Let Leaves of Three Be: A Poison Ivy Primer
A gnawing need to scratch.
Raised welts that somehow sting and itch simultaneously.
Absentminded scraping across bumps followed by immediate self-chastisement.
Ants crawling under the first layer of my skin.
Poison ivy rashes defy my descriptive powers. The plant’s scientific name – Toxicodendron radicans – is almost expressive enough.
All About Urushiol
An estimated 80-90% of humans are allergic to urushiol. For us, exposure to this oily mixture of organic compounds causes contact dermatitis, localized reactions caused by allergen exposure. And where might we be exposed? Mango fruit skin, lacquer tree sap, or – especially likely in Memphis – all the parts of poison oak, ivy, and sumac
Urushiol is oil-based, allowing it to stick to skin, tools, pet fur, and clothing. It also is difficult to clean up, as anyone who has spilled cooking oil can imagine. When a victim gets the oil on their skin, biochemistry takes over. The catechol molecules within urushiol oxidize inside the body and begin to stick to protein in skin cells. This changes the still-healthy cells’ shape. The immune system goes on high alert, attacking the skin cells as a foreign enemy. This response damages tissues and causes the swelling. New studies have shown that the itching is caused by the immune chemical interleukin 33, which acts directly on the skin’s sensory neurons, and mast cells, which trigger the skin’s itch neurons. The swelling, blistering, and itching are the outward appearances of these inward processes.
But why do these plants make this irritant in the first place? It only seems to affect humans, some higher primates, and guinea pigs. One hypothesis is that urushiol provides plants with physical armor for insect nibbles, sealing these wounds with a resin plug.
Poison ivy does fill an ecological niche – its fruits, called drupes, are food for birds, and the leaves are food for deer and insects.
Science is fascinating. It does not stop me from wanting to claw my forearm.
Despite my hyperawareness for leaves of three on the landscape, accidents happen. I’ve been a member of the poison ivy club for most of my life, with increasingly unfortunate cases, which is the general trend for allergic reactions. There was the time I had a rash at summer camp that I scratched continuously in my sleep, leaving scars that still read on the memoir of my skin. More than a decade later, I was reclaiming my backyard from invasive privet and unknowingly dug out poison ivy roots, which are just as poisonous as the leaves. The oil got everywhere, including on my face. That was undoubtedly my worst case, one that necessitated a trip to the doctor, a verbal altercation with a nurse practitioner, and a round of steroids.

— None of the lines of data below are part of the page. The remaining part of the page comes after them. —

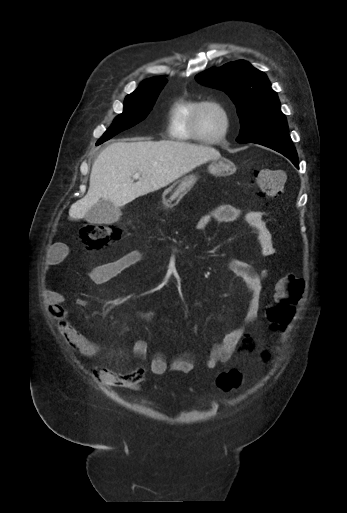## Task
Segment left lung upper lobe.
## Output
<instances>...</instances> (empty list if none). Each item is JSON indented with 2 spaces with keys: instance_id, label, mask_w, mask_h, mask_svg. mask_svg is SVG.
<instances>
[{
  "instance_id": "5c2ea615",
  "label": "left lung upper lobe",
  "mask_w": 347,
  "mask_h": 513,
  "mask_svg": "<svg viewBox=\"0 0 347 513\" xmlns=\"http://www.w3.org/2000/svg\"><path fill=\"white\" fill-rule=\"evenodd\" d=\"M200 83L223 90L237 107L240 118L239 143H248L277 134H288L285 115L267 76L239 60L197 75Z\"/></svg>"
}]
</instances>
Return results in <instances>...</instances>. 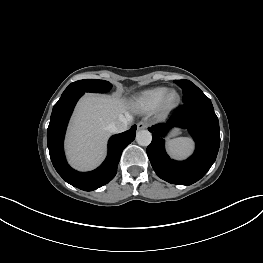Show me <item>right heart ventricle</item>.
<instances>
[{
  "mask_svg": "<svg viewBox=\"0 0 263 263\" xmlns=\"http://www.w3.org/2000/svg\"><path fill=\"white\" fill-rule=\"evenodd\" d=\"M167 91L168 88L166 87L144 90L133 97L132 106L139 112H151L158 108Z\"/></svg>",
  "mask_w": 263,
  "mask_h": 263,
  "instance_id": "e07e8e85",
  "label": "right heart ventricle"
}]
</instances>
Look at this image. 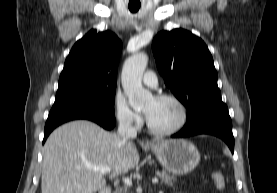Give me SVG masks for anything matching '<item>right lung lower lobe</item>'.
<instances>
[{
    "mask_svg": "<svg viewBox=\"0 0 277 193\" xmlns=\"http://www.w3.org/2000/svg\"><path fill=\"white\" fill-rule=\"evenodd\" d=\"M76 119L91 120L107 130L112 129L116 124L115 117L97 112L91 108L70 105H53L46 121L43 143L51 131L57 126Z\"/></svg>",
    "mask_w": 277,
    "mask_h": 193,
    "instance_id": "obj_1",
    "label": "right lung lower lobe"
}]
</instances>
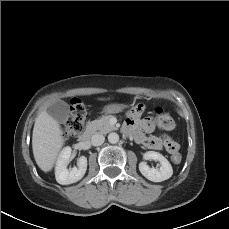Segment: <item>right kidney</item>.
I'll list each match as a JSON object with an SVG mask.
<instances>
[{
    "instance_id": "obj_1",
    "label": "right kidney",
    "mask_w": 229,
    "mask_h": 229,
    "mask_svg": "<svg viewBox=\"0 0 229 229\" xmlns=\"http://www.w3.org/2000/svg\"><path fill=\"white\" fill-rule=\"evenodd\" d=\"M72 149L67 146L64 147L58 157L55 167L56 181L62 185H68L81 180L87 170V158L81 156L78 159V168L73 167L71 170L67 168L70 160Z\"/></svg>"
}]
</instances>
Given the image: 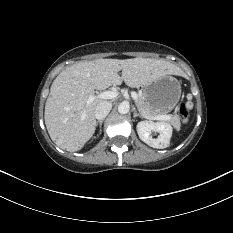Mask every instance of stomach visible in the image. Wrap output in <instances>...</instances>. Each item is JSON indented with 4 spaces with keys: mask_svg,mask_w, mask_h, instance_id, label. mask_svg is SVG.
Instances as JSON below:
<instances>
[{
    "mask_svg": "<svg viewBox=\"0 0 233 233\" xmlns=\"http://www.w3.org/2000/svg\"><path fill=\"white\" fill-rule=\"evenodd\" d=\"M143 96L151 109L166 114L179 102L181 86L176 78L163 76L145 85Z\"/></svg>",
    "mask_w": 233,
    "mask_h": 233,
    "instance_id": "obj_1",
    "label": "stomach"
}]
</instances>
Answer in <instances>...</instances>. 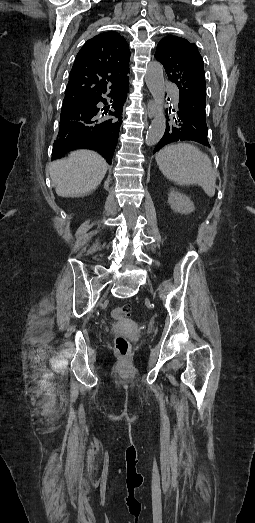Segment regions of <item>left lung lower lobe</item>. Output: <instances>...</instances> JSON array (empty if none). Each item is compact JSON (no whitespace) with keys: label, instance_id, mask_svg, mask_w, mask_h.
I'll list each match as a JSON object with an SVG mask.
<instances>
[{"label":"left lung lower lobe","instance_id":"left-lung-lower-lobe-1","mask_svg":"<svg viewBox=\"0 0 255 523\" xmlns=\"http://www.w3.org/2000/svg\"><path fill=\"white\" fill-rule=\"evenodd\" d=\"M187 110L180 109V106H175V109L170 111L169 118H166V126L164 135L156 140L153 148V153H159V149L171 146L178 143V140H188L195 145L205 146V149L210 150L212 145L207 140L209 134H206L208 126L202 121L194 120L195 115H186ZM195 140V141H192Z\"/></svg>","mask_w":255,"mask_h":523}]
</instances>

It makes my current case, one that again stems from digging out unseen poison ivy roots, seem tame by comparison. And yet, I still want to remove my top layer of skin.
Our planet’s changing climate is having a negative effect on many species, but not poison ivy. Ecologist Jacqueline E. Mohan and her team have shown in a six-year study that increased carbon dioxide levels speeds up poison ivy’s growth, making it grow bigger and spread faster. As if that were not enough, increased CO2 causes the plants to create more allergenic forms of urushiol. To quote the study’s authors, “If Toxicodendron becomes both more abundant and more irritating to sensitive individuals, which includes 80% of the human population, it is likely that this plant will become a greater health problem in the future.”
Once you start looking for poison ivy, you’ll see it everywhere in Memphis – under bushes in city yards, climbing up to 60 feet into the trees at Shelby Forest, lurking next to the paths at Lichterman Nature Center. It vines, climbing up trunks with aerial roots. It crawls, spreading through the underbrush. It can even grow as a low shrub. In the sun or in partial shade, if you try to find it, you will.
As spring gets us outside, consider this your public service announcement to be on the alert for members of the Toxicodendron family and a reminder to have an emergency bottle of calamine lotion at the ready.
And if you do happen to have a reaction, might I suggest writing about it as a way to keep your fingers from scratching?
Caroline Mitchell Carrico is a native Memphian and, as a historian by training, she enjoys researching the city’s past and pulling it into the present. When she isn’t reading and writing, she can often be found cheering on her kids’ soccer teams.